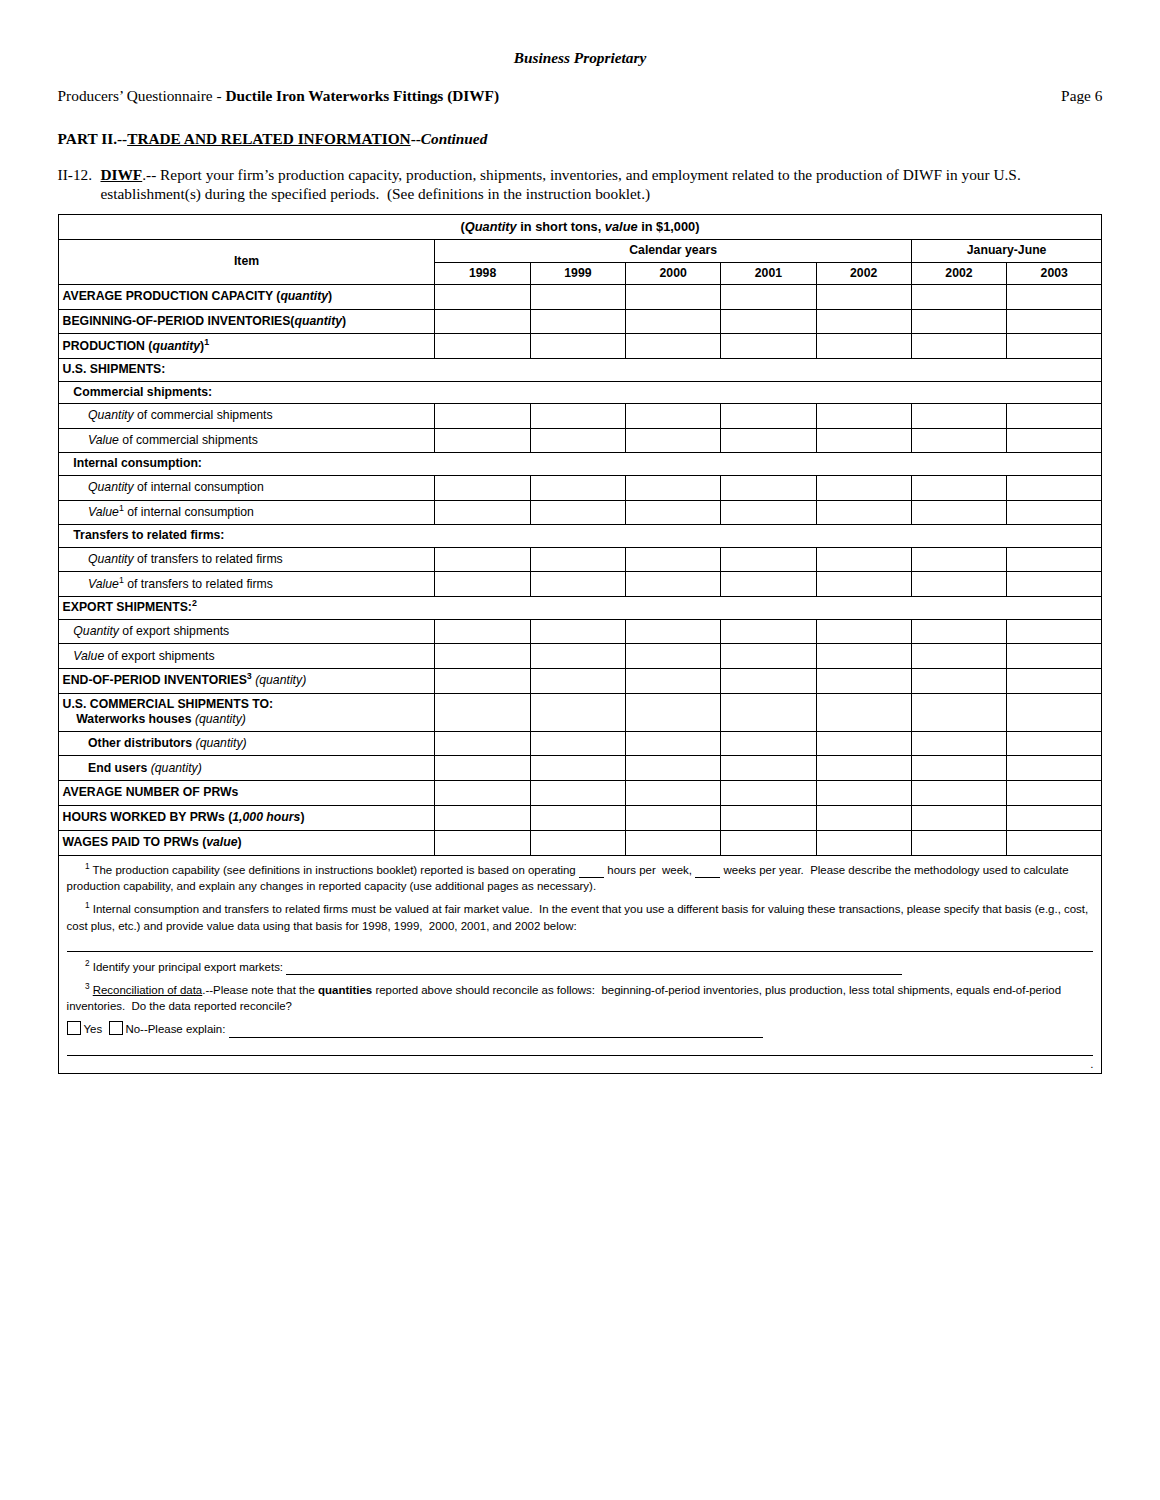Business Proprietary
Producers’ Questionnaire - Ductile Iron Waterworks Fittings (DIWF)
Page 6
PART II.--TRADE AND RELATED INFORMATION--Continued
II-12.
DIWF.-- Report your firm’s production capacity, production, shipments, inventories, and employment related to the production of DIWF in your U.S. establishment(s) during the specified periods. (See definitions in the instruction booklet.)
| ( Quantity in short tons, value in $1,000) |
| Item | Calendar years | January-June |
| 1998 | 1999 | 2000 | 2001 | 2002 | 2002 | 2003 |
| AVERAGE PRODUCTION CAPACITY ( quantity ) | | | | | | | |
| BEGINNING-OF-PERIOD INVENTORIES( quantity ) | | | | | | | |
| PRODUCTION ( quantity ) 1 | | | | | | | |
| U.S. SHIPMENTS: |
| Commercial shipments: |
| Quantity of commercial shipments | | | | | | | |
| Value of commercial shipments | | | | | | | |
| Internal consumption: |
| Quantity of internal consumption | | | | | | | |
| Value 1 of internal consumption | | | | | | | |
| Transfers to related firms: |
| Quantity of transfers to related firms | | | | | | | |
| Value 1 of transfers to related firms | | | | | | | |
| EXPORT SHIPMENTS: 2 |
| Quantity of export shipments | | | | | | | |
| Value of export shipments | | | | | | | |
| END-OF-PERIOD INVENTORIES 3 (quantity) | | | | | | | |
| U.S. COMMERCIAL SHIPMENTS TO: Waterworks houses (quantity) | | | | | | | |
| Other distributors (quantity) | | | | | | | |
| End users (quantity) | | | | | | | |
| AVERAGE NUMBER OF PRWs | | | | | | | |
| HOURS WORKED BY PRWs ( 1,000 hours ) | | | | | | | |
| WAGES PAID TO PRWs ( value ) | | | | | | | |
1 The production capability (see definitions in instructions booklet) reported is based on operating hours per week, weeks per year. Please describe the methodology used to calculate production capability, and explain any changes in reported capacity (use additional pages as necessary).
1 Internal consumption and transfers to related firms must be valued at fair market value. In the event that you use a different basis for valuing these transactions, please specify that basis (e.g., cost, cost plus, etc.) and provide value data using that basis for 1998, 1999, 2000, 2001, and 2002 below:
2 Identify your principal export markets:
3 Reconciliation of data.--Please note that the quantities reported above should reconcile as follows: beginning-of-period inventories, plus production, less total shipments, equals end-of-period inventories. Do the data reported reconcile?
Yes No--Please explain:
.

## Task goal
Copy out each line of the data above, exactly, if it lies between the line holding "HOURS WORKED BY" and the line holding "1 The production", inclusive; copy no other line.

## Final answer
| HOURS WORKED BY PRWs ( 1,000 hours ) | | | | | | | |
| WAGES PAID TO PRWs ( value ) | | | | | | | |
1 The production capability (see definitions in instructions booklet) reported is based on operating hours per week, weeks per year. Please describe the methodology used to calculate production capability, and explain any changes in reported capacity (use additional pages as necessary).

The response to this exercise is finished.